Marshall missed, the Pistons won and James was bombarded with criticism after, which essentially stated that Bryant and Jordan -- two old-school, hero-ball gunners -- never would've passed in that situation, that if he were a real winner, a true champion like them, then he would have had the chutzpah to take that shot with the game on the line.

"I go for the winning play," the then-22-year-old James said after. "If two guys come at you, and your teammate is open, then give it up. Simple as that."

Although that ideology ran counter to culturally accepted notions instilled by numerous game-winners from Jordan and Bryant, it represented an idea that would take hold in coming years, especially during the analytics movement, when the game was dissected like never before.

The winning play is the smartest play, even if it isn't the gutsiest play. The quality of shots is as important -- if not more important -- than the quantity.
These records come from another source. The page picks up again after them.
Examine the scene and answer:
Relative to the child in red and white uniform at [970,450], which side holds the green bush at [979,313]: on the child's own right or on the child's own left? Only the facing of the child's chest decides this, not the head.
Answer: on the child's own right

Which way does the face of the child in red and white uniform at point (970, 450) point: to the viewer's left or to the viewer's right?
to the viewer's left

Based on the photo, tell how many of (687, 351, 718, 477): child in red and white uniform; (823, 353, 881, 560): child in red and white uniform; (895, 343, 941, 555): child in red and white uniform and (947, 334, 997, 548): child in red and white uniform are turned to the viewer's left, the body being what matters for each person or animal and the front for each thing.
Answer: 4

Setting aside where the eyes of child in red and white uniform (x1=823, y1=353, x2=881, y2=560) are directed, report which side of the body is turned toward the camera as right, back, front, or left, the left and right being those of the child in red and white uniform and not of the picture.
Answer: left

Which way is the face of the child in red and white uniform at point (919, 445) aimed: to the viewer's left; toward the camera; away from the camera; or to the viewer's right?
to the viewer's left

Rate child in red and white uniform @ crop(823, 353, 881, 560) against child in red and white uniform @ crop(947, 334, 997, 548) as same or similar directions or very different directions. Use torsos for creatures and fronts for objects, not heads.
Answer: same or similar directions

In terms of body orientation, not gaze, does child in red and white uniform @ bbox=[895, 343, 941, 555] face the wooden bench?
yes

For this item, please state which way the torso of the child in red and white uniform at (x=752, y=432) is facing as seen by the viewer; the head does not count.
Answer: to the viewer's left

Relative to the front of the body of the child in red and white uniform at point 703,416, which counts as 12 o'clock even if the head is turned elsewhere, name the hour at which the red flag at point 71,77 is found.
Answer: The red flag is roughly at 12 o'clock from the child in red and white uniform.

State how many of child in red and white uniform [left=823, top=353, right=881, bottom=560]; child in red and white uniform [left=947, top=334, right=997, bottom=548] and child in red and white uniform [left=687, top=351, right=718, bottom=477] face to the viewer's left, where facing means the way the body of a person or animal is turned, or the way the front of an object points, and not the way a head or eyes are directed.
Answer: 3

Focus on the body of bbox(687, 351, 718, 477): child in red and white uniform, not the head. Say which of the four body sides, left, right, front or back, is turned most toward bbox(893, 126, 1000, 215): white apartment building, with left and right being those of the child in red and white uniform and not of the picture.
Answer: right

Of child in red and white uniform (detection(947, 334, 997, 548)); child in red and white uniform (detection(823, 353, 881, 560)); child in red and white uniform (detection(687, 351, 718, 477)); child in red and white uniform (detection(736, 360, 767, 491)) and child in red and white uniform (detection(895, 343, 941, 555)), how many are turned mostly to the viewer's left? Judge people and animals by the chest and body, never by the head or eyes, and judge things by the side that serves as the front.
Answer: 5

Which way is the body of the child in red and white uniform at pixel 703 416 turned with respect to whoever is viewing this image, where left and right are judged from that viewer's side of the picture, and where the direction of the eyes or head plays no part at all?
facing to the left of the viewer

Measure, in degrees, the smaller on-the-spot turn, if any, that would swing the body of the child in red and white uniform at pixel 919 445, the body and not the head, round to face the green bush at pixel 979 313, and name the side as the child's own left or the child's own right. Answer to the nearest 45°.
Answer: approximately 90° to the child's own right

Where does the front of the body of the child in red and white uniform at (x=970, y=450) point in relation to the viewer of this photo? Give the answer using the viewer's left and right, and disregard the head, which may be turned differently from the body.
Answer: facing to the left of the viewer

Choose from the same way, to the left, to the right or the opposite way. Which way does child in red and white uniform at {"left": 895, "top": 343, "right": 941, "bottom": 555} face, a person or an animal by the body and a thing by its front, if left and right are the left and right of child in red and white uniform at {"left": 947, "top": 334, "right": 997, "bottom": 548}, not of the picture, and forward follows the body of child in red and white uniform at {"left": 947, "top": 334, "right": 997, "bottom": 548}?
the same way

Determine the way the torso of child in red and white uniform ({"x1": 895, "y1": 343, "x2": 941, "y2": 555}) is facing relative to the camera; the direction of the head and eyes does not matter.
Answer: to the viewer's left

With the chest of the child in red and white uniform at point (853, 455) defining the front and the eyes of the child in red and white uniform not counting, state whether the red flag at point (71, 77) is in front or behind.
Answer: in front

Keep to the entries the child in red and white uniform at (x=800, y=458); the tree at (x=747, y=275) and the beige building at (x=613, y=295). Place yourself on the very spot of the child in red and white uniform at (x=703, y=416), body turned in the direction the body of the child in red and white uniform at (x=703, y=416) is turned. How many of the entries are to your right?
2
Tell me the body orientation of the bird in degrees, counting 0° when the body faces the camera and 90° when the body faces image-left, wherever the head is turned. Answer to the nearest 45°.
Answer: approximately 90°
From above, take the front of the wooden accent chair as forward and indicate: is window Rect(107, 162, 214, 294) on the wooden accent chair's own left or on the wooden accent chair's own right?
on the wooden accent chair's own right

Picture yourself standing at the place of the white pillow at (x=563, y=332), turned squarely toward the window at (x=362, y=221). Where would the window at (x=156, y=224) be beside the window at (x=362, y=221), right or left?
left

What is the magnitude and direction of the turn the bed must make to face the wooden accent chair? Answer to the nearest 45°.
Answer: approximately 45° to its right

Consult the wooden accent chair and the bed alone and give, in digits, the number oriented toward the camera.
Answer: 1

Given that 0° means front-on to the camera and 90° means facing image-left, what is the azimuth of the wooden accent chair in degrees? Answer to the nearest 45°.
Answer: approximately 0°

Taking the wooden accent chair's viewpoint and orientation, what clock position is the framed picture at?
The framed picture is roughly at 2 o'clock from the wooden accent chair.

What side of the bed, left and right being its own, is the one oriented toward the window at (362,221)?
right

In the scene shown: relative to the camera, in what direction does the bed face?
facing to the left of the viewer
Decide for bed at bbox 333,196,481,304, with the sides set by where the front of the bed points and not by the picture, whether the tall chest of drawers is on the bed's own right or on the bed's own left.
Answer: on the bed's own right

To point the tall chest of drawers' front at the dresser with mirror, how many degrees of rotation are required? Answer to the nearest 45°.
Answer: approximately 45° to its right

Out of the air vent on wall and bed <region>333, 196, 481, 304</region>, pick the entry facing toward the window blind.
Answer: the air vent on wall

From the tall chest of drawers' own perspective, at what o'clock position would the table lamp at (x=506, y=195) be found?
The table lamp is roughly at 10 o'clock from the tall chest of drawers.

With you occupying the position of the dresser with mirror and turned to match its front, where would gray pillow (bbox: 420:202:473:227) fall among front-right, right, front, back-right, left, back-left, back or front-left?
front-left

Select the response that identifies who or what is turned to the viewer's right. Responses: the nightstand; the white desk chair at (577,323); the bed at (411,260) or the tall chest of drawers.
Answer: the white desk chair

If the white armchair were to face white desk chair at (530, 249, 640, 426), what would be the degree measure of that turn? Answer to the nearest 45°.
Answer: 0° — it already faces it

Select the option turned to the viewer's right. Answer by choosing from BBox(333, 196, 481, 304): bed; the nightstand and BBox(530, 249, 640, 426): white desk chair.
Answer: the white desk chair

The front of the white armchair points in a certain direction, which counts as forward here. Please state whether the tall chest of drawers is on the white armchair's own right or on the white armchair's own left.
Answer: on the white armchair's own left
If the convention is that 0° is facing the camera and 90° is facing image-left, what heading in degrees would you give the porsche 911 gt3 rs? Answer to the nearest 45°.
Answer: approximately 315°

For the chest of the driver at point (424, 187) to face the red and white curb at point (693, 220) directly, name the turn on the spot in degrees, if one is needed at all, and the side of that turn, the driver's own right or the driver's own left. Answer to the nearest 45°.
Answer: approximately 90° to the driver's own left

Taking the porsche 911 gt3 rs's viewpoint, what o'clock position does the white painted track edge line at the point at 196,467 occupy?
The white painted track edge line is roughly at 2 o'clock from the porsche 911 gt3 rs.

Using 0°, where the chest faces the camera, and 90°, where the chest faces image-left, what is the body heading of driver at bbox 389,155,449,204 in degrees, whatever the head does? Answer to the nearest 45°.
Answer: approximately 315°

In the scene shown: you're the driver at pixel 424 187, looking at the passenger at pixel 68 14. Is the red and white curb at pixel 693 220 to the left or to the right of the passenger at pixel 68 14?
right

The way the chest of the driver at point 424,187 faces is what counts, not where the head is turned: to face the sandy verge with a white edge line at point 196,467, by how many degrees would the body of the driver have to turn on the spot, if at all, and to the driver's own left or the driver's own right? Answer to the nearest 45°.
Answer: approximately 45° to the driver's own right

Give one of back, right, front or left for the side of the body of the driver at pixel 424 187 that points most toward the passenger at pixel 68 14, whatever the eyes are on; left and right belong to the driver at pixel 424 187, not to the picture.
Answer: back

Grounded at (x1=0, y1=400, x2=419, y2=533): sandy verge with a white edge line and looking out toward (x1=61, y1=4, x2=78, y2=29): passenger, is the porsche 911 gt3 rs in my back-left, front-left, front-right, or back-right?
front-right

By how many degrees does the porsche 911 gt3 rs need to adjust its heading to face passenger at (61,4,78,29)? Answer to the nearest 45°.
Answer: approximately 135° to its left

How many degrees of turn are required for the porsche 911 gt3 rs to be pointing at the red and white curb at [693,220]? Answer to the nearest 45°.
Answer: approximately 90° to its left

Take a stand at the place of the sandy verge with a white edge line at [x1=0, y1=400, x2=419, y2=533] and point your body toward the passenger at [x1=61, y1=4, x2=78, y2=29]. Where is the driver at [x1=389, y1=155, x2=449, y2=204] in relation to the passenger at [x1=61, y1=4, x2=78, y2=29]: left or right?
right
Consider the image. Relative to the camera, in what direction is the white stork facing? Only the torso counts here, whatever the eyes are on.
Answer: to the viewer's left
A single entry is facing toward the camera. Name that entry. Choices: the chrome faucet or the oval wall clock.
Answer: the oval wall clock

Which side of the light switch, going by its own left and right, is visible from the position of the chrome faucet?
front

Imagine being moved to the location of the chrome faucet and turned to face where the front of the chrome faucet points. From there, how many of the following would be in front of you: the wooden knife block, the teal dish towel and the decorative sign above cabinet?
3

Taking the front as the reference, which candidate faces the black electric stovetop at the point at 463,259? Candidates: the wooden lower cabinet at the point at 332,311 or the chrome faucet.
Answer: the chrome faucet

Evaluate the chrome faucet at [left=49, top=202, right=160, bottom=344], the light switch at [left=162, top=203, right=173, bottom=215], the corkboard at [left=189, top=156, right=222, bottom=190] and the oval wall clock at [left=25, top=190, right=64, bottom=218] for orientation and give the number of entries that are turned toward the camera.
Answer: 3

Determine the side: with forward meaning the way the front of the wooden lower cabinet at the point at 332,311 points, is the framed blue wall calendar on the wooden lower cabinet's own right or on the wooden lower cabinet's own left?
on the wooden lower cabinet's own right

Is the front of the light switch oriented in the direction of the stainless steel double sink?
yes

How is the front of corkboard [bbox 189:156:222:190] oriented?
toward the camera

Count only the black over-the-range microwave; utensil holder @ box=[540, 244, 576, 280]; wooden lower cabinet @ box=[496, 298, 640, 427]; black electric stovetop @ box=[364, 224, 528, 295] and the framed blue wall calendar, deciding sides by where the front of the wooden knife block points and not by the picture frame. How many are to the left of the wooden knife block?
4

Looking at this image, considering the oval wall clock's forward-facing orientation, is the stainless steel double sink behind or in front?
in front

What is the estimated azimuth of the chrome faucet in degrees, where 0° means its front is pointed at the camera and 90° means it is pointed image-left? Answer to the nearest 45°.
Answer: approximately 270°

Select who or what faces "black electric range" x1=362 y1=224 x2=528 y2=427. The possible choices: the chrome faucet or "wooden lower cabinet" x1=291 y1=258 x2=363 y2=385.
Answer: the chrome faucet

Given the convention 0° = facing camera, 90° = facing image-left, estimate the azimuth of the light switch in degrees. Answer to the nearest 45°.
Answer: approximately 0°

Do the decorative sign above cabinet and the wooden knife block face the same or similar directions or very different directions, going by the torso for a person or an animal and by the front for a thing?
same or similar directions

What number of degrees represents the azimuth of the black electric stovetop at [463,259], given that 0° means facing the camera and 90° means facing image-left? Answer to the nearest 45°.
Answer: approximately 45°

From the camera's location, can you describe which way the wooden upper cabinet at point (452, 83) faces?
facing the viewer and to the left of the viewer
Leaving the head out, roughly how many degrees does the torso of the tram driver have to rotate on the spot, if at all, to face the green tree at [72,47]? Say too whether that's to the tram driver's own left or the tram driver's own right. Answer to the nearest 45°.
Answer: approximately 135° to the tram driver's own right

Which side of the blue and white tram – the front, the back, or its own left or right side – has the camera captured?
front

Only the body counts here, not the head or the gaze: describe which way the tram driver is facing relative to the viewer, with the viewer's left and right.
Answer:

Efficiency is the emphasis, the measuring stick for possessions, players and teams.

The end result is basketball is being played smarter, more efficiently and more selflessly than at any point in the game's history. For proof, rewatch how the San Antonio Spurs surgically dismantled James and the Miami Heat in the 2014 Finals with precision passing that led to numerous wide-open shots, such as Marshall's.

There are still stars who fill up the stat sheet, but hero-ball gunners who are counted on to take a ton of shots, especially the final shot, no matter whether double- or triple-teamed, are few and fewer. In fact, Scott recently called Kobe Bean Bryant "the last of a dying breed."

Indeed, the last -- in so many ways.